Only here does Beatrice shows something akin to "love," though not of a romantic sort: she uses her celebrity to liberate the Beast and lead him to Doctor Artaud, who deduces that the reason the Beast is so invulnerable is because he fundamentally does not exist-- which is the clue to the oblivion he desires. Yet even here, Hartley ends the film enigmatically. Hartley conjures with the imagery of the Cocteau film, suggesting that as he dies-- if he dies!-- the Beast first transforms into something like a normal human man. But the film ends with a close-up of Beatrice's face, her expression ambivalent, which no doubt mirrors the expression of many who watched the film.

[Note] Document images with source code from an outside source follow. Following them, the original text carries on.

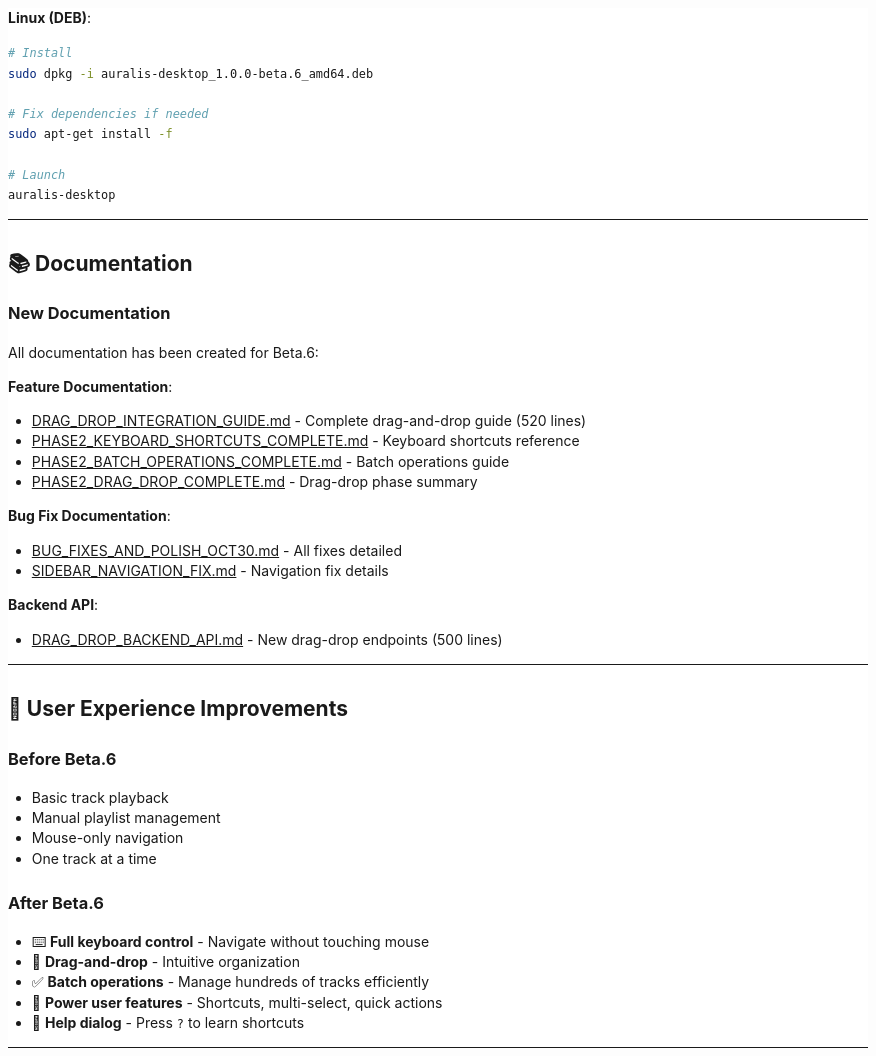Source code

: **Linux (DEB)**:
```bash
# Install
sudo dpkg -i auralis-desktop_1.0.0-beta.6_amd64.deb

# Fix dependencies if needed
sudo apt-get install -f

# Launch
auralis-desktop
```

---

## 📚 Documentation

### New Documentation

All documentation has been created for Beta.6:

**Feature Documentation**:
- [DRAG_DROP_INTEGRATION_GUIDE.md](DRAG_DROP_INTEGRATION_GUIDE.md) - Complete drag-and-drop guide (520 lines)
- [PHASE2_KEYBOARD_SHORTCUTS_COMPLETE.md](PHASE2_KEYBOARD_SHORTCUTS_COMPLETE.md) - Keyboard shortcuts reference
- [PHASE2_BATCH_OPERATIONS_COMPLETE.md](PHASE2_BATCH_OPERATIONS_COMPLETE.md) - Batch operations guide
- [PHASE2_DRAG_DROP_COMPLETE.md](PHASE2_DRAG_DROP_COMPLETE.md) - Drag-drop phase summary

**Bug Fix Documentation**:
- [BUG_FIXES_AND_POLISH_OCT30.md](BUG_FIXES_AND_POLISH_OCT30.md) - All fixes detailed
- [SIDEBAR_NAVIGATION_FIX.md](SIDEBAR_NAVIGATION_FIX.md) - Navigation fix details

**Backend API**:
- [DRAG_DROP_BACKEND_API.md](DRAG_DROP_BACKEND_API.md) - New drag-drop endpoints (500 lines)

---

## 🎯 User Experience Improvements

### Before Beta.6
- Basic track playback
- Manual playlist management
- Mouse-only navigation
- One track at a time

### After Beta.6
- ⌨️ **Full keyboard control** - Navigate without touching mouse
- 🎨 **Drag-and-drop** - Intuitive organization
- ✅ **Batch operations** - Manage hundreds of tracks efficiently
- 🎵 **Power user features** - Shortcuts, multi-select, quick actions
- 📖 **Help dialog** - Press `?` to learn shortcuts

---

Though I myself prefer traditional narrative to ironic twists on same, I believe it's possible to devise an intelligent satire upon the template of "Beauty and the Beast." But like a substantial number of modernist works, Hartley's NO SUCH THING doesn't have much to offer beyond turning expectations upside down. Most of its jabs are at easy targets-- the bored consumer, scientists who prostitute themselves for funding-- and the relationship of the lady and the monster, rather than being interpreted in some radical new way, is merely pushed to the side as-- to quote the aforementioned Hartley film-- just another "unbelievable truth."